Counsel for the Defendants also sought to show that the Plaintiffs did not suffer any losses because for eight years from 1979, 1983, 1985, 1986, 1987, 1990 and 1991, the 2nd Plaintiff suffered a loss and the profits for years 1980, 1981, 1982, 1989, 1992 and 1993 were marginal. Whether there was profits or losses, the fact remained that after the termination, the Plaintiff had no new business but they had already incurred expenses in keeping stocks as well as overhead charges.

PW5 on the other hand testify that as at 31.1.1995, the 2nd Plaintiff has lost a sum of RM9,532,662.00 being its actual amount invested in the PABX venture and a further sum of RM3,350,829.00 being the value of the stock in hand which the Defendants refused to repurchase after the termination. PW5 is not able to produce evidence to show that an offer was made by the Plaintiff to sell the stock to the Defendants and the same was rejected by the Defendant.

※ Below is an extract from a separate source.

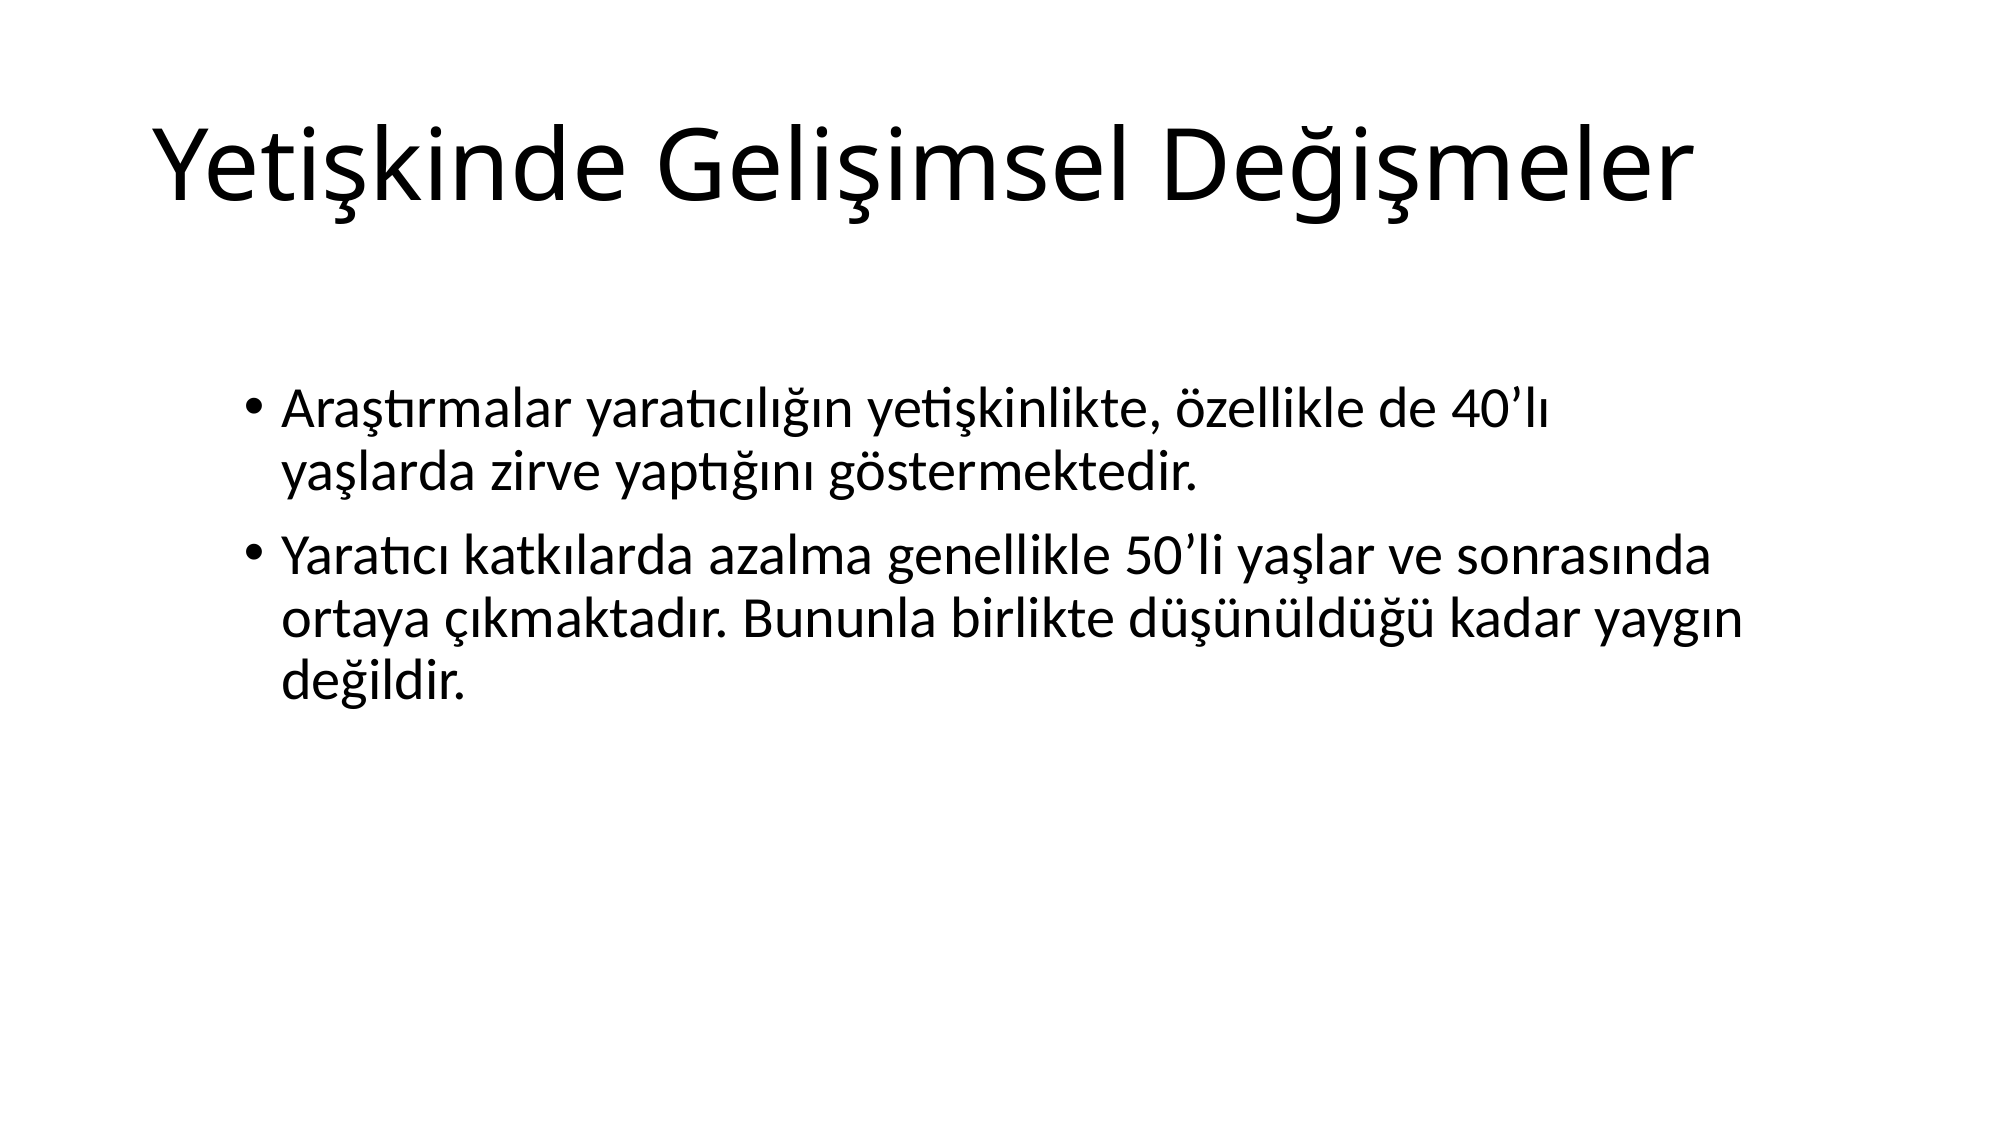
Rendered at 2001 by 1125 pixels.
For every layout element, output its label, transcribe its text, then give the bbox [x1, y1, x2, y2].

list Araştırmalar yaratıcılığın yetişkinlikte, özellikle de 40’lı yaşlarda zirve yaptığını göstermektedir. Yaratıcı katkılarda azalma genellikle 50’li yaşlar ve sonrasında ortaya çıkmaktadır. Bununla birlikte düşünüldüğü kadar yaygın değildir. [228, 369, 1773, 1011]
title Yetişkinde Gelişimsel Değişmeler [137, 59, 1863, 278]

To counter the accuracy of the audited accounts, the Defendants, through their solicitors has approached Messrs BDO Binder to review the audited accounts of the Plaintiff for the financial years ended 31.12.1979 to 31.1.1995. The instruction was given to BDO Binder vide a letter dated 18.4.2005. This task was carried out by DW1, a qualified accountant. DW1 has prepared a report dated 15.7.2005, marked WSDW1. What is important to note is this report was never produced and shown to PW4 and PW5 during the Plaintiffs’ case. This report was only introduced during the Defendants’ case. It therefore deprived the Plaintiffs’ chances to question the accuracy of the content of the report. Obviously the report prepared by DW1 is negative in every aspect of the Plaintiffs claim. Commenting on the amount claimed by the Plaintiffs’ under paragraph 13 of the statement of claim, DW1 keep on repeating that they are unable to verify the amount claimed from the audited account.

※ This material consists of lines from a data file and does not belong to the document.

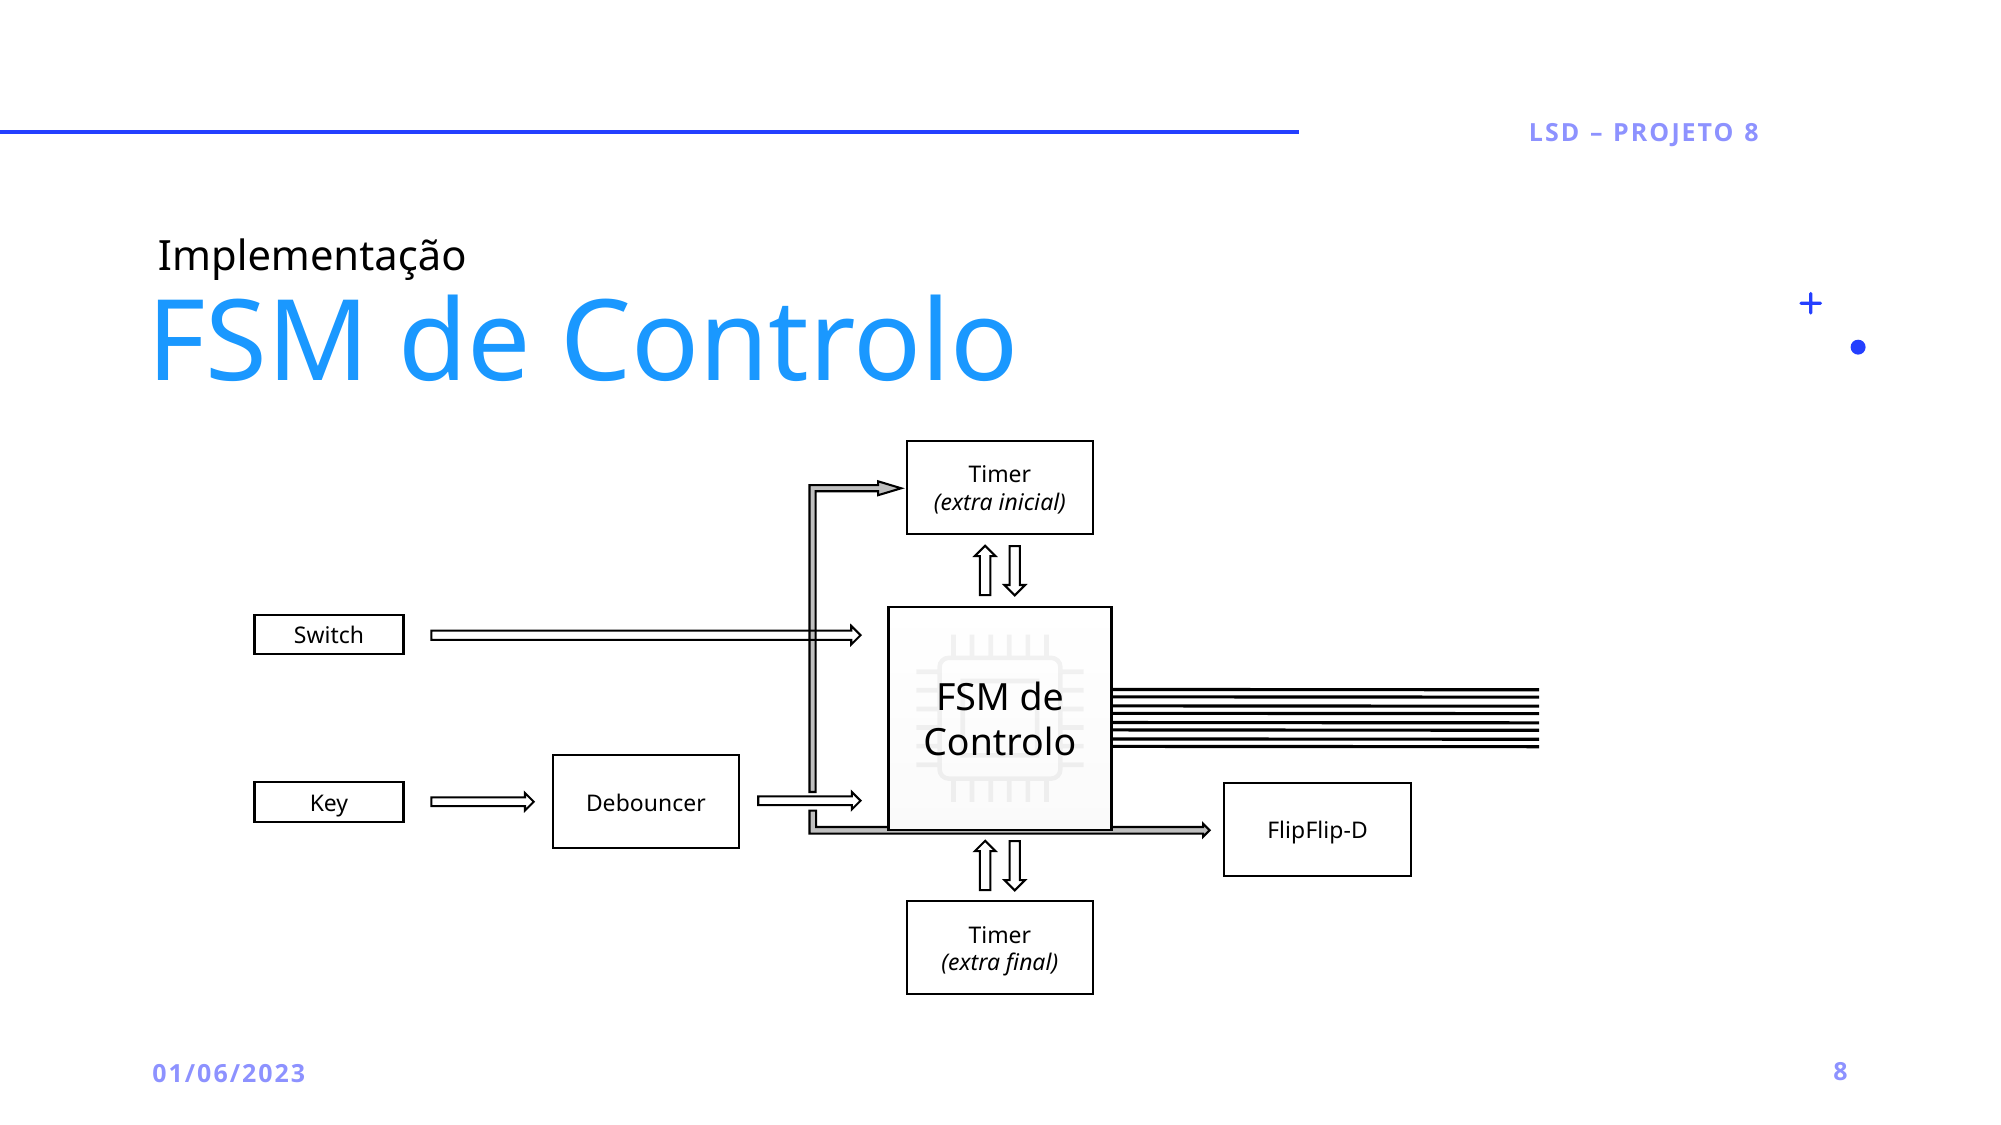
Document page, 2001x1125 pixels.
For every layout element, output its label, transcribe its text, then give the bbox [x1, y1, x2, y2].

text_box [808, 641, 817, 794]
text_box [757, 789, 863, 812]
text_box [808, 809, 1212, 840]
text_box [974, 545, 1025, 596]
footer Lsd – projeto 8 [1306, 101, 1982, 162]
text_box FlipFlip-D [1223, 782, 1412, 877]
text_box Key [253, 781, 405, 823]
slide_number 8 [1412, 1042, 1863, 1103]
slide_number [137, 1042, 588, 1103]
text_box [974, 840, 1025, 891]
text_box [808, 479, 905, 629]
text_box FSM de Controlo [887, 606, 1113, 831]
text_box Timer (extra final) [906, 900, 1094, 995]
text_box [430, 623, 863, 647]
text_box Implementação [142, 93, 1159, 288]
text_box Switch [253, 614, 405, 655]
text_box Debouncer [552, 754, 740, 849]
text_box [430, 790, 536, 813]
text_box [916, 634, 1084, 802]
title FSM de Controlo [131, 218, 1148, 413]
text_box Timer (extra inicial) [906, 440, 1094, 535]
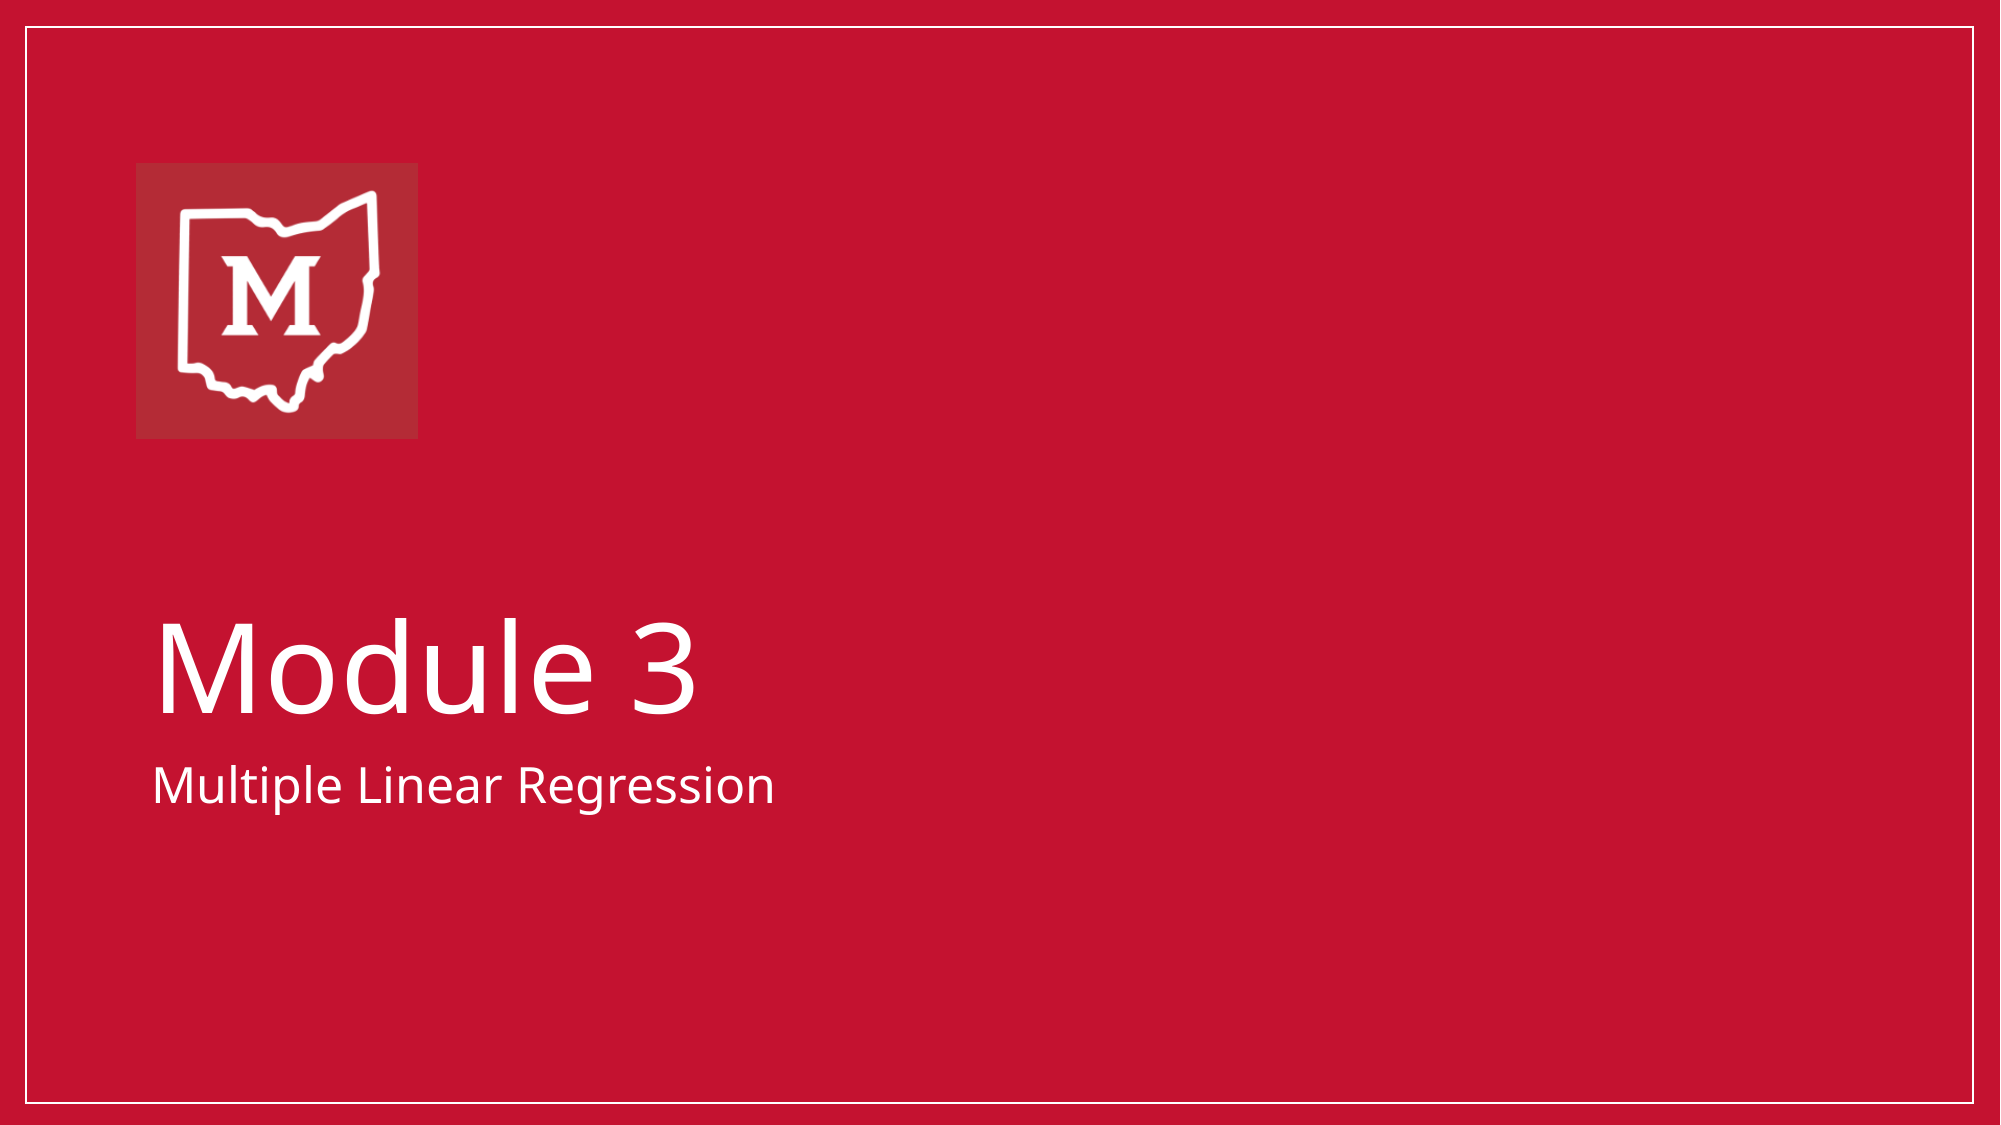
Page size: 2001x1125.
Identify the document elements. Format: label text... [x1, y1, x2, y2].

Having perused exhibit WSDW1 and compared it with the audited account submitted by the Plaintiffs, I have no hesitation to say that the audited account by Arthur Andersen is more reliable and accurate for the following reasons:-

1. Arthur Andersen is an established and reputable public accountants.

2. Their examination was made in accordance with approved auditing standards.

3. It is the opinion of the public accountants that:-

(i) The accounts are properly drawn up in accordance with the provisions of the Companies Act, 1965 and give a true and fair view of the state of affairs of the Company as at 31.1.1995; and

(ii) The accounting and other records and the registers required by the Act to be kept by the Company have been properly kept in accordance with the provision of the Act.

Based on the reasons above, I therefore reject DW1s’ evidence and the report prepared by him. With the rejection, this court is left with no option but to accept the evidence adduced by PW4 and PW5. Their evidence have proved that the Plaintiffs did suffer losses in terms of the amount invested in the venture, the stock in hand and the various expenses incurred to keep the venture going but with no new business. As for the quantum of losses suffered, I accept their evidence based on the audited account. The figures in the audited account reflect the true state of affairs in the Plaintiffs’ company.

To conclude, on the balance of probability, I found that the Plaintiffs have succeeded in proving their claim. I, therefore allowed the Plaintiffs claim as prayed for in prayer 13.2 (a), (d) and (e) of the statement of claim. Interest at the rate of 8% per annum from the date of filing of the writ till satisfaction and cost of this action.